De rechtbank stelt voorop dat de inspecteur bij het gebruik maken van zijn bevoegdheid om informatie op te vragen de algemene beginselen van behoorlijk bestuur in acht dient te nemen, zoals het evenredigheidsbeginsel. Naar het oordeel van de rechtbank had de inspecteur in het onderhavige geval weliswaar aanleiding tot het stellen van vragen (zie 4.3), maar is in deze fase van zijn onderzoek – waarbij het gaat om de beoordeling of belanghebbende belastingplichtig is in Nederland – het onevenredig om de gehele administratie “in de ruimste zin van het woord” op te vragen. Naast de omvang van de gevraagde informatie als zodanig, heeft de rechtbank daarbij ook in aanmerking genomen enerzijds dat belanghebbende – door de inspecteur onbestreden – heeft gesteld dat het overleggen van bepaalde gegevens zou betekenen dat zij daarmee de wetgeving van Curaçao schendt en anderzijds al haar cliënten verliest en dit dus grote commerciële impact op belanghebbende heeft. Voorts heeft de rechtbank in aanmerking genomen dat niet gebleken is dat de inspecteur eerder met minder vergaande informatieverzoeken heeft getracht aan de voor vaststelling van belanghebbendes belastingplicht in Nederland benodigde informatie te komen. De inspecteur heeft derhalve gehandeld in strijd met het evenredigheidsbeginsel.
4.7.
Gelet op wat hiervoor is overwogen, dient de informatiebeschikking te worden vernietigd. Daarbij verdient opmerking dat voor een partiële vernietiging van de informatiebeschikking (vgl. HR 10 februari 2017, ECLI:NL:HR:2017:130) hier geen aanleiding is, nu de informatiebeschikking één verzoek – namelijk inzageverlening in de gehele administratie – betreft. De rechtbank zal het beroep gegrond verklaren. Belanghebbendes overige beroepsgronden behoeven geen behandeling meer.
5. Proceskosten
Nu geen proceskosten zijn gesteld of gebleken die voor vergoeding in aanmerking komen, is er geen aanleiding de inspecteur te veroordelen in de kosten die belanghebbende in verband met de behandeling van het beroep redelijkerwijs heeft moeten maken. Verder is niet gebleken dat belanghebbende in de bezwaarfase om een vergoeding van kosten heeft verzocht, zoals vereist is om in aanmerking te komen voor een kostenvergoeding voor de bezwaarfase. Wel krijgt belanghebbende het griffierecht vergoed.
6. Beslissing
De rechtbank:
- -
verklaart het beroep gegrond;
- -
vernietigt de uitspraak op bezwaar;
- -
vernietigt de informatiebeschikking;
- -
gelast dat de inspecteur het door belanghebbende betaalde griffierecht van € 334 aan deze vergoedt.

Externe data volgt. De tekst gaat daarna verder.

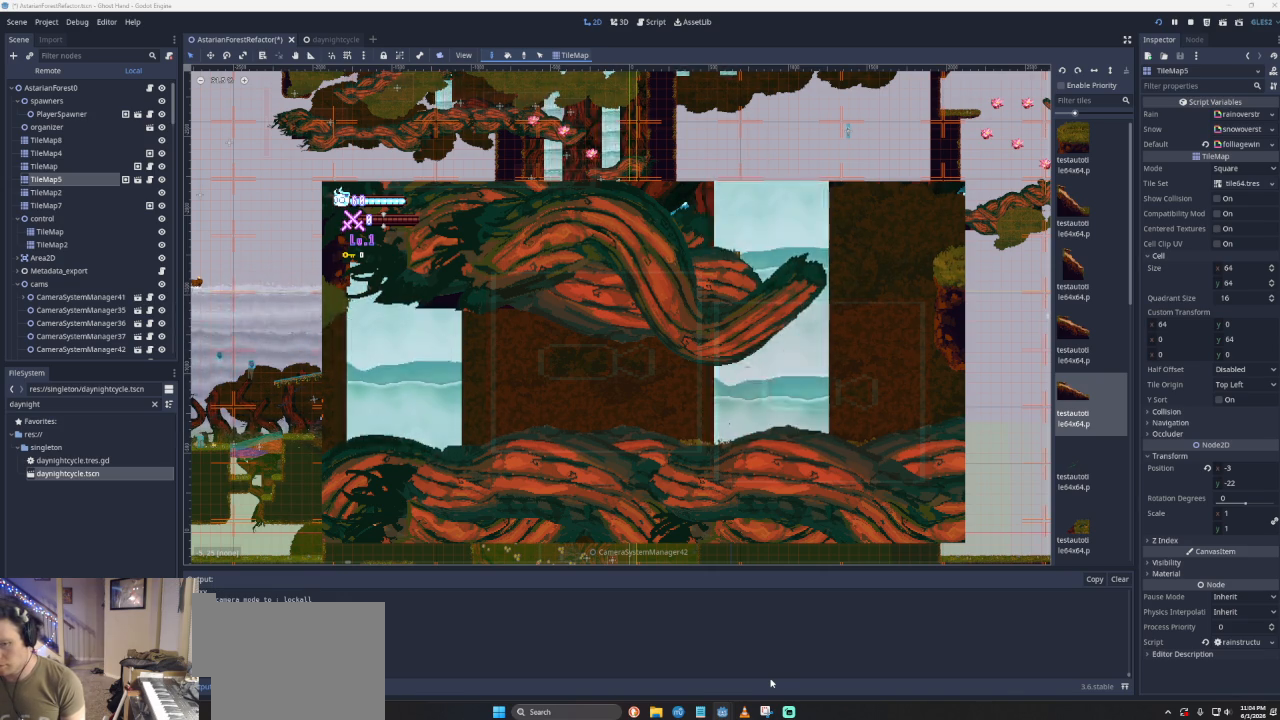
{"buttons": [], "left_stick": "right", "events": []}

Deze uitspraak is gedaan op 8 maart 2017 door mr. C.A.F.M. Stassen, voorzitter,
mr. M.R.T. Pauwels en mr. T. van Rij, rechters, en op dezelfde dag in het openbaar uitgesproken in tegenwoordigheid van mr. J.H.M. van Ooijen, griffier.

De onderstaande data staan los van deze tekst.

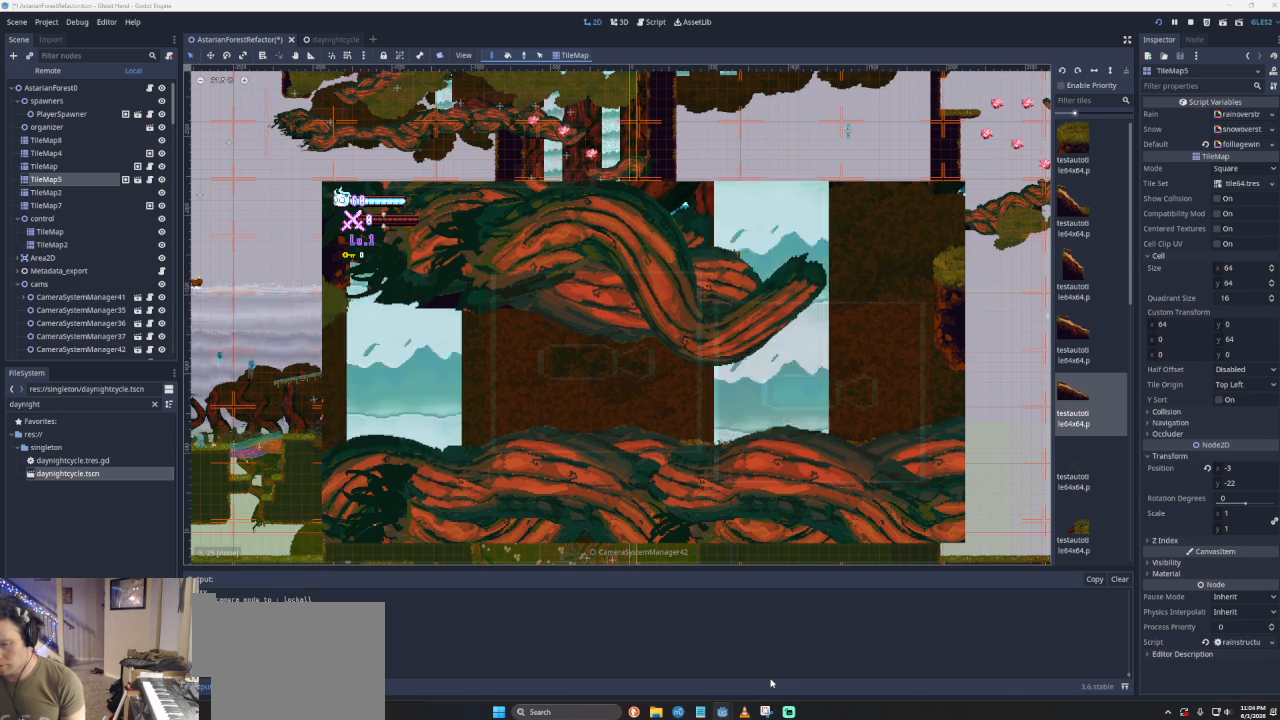
{"buttons": [], "left_stick": "right", "events": []}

De griffier, De voorzitter,
Afschrift aangetekend verzonden aan partijen op:
Aan deze uitspraak hoeft eerst uitvoering te worden gegeven als de uitspraak onherroepelijk is geworden. De uitspraak is onherroepelijk als niet binnen zes weken na verzending van de uitspraak een rechtsmiddel is aangewend of onherroepelijk op het aangewende rechtsmiddel is beslist (artikel 27h, derde lid en artikel 28, zevende lid AWR).
Rechtsmiddel
Tegen deze uitspraak kunnen partijen binnen zes weken na de verzenddatum hoger beroep instellen bij het gerechtshof te ‘s-Hertogenbosch (belastingkamer), Postbus 70583, 5201 CZ ’s-Hertogenbosch.

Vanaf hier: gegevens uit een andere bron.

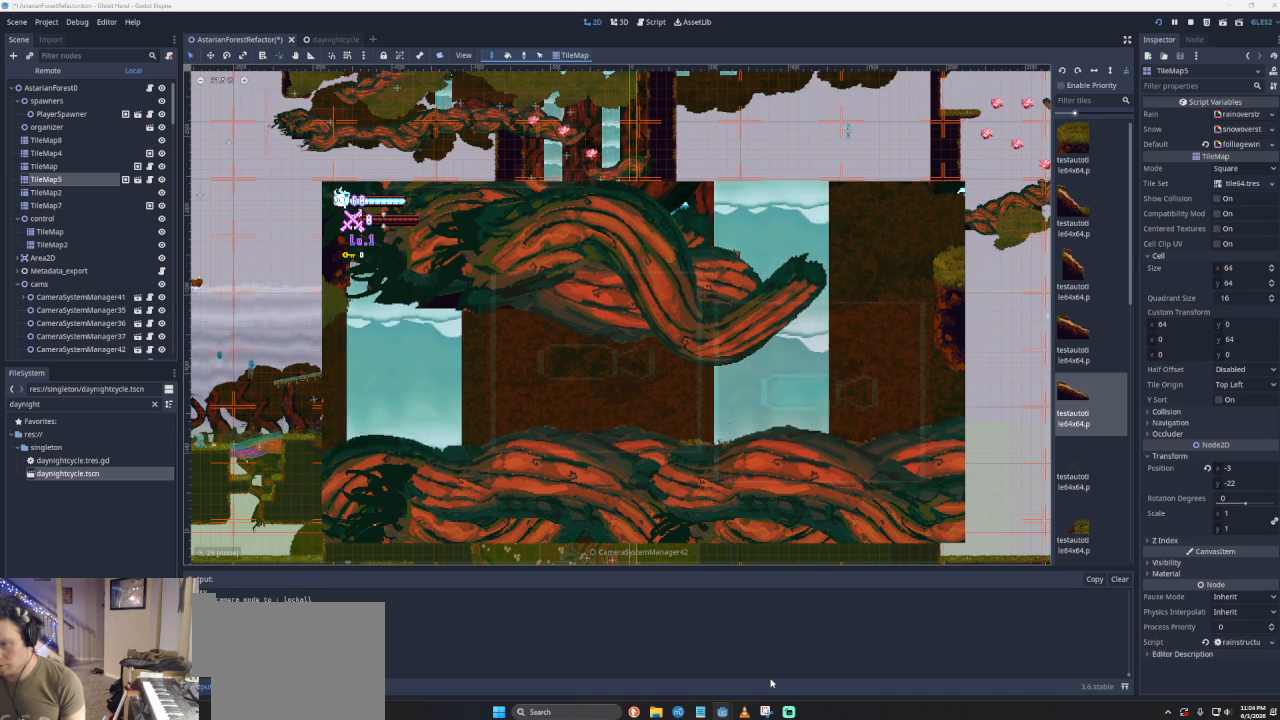
{"buttons": [], "left_stick": "left", "events": [[133, "left_stick", "left"]]}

Bij het instellen van hoger beroep dient het volgende in acht te worden genomen:
1. bij het beroepschrift wordt een afschrift van deze uitspraak overgelegd;2 - het beroepschrift moet ondertekend zijn en ten minste het volgende vermelden:
a. de naam en het adres van de indiener;
b. een dagtekening;
c. een omschrijving van de uitspraak waartegen het hoger beroep is ingesteld;
d. de gronden van het hoger beroep.
Voor burgers is het mogelijk hoger beroep digitaal in te stellen. Hiervoor kan gebruik worden gemaakt van de formulieren op Rechtspraak.nl / Digitaal loket bestuursrecht.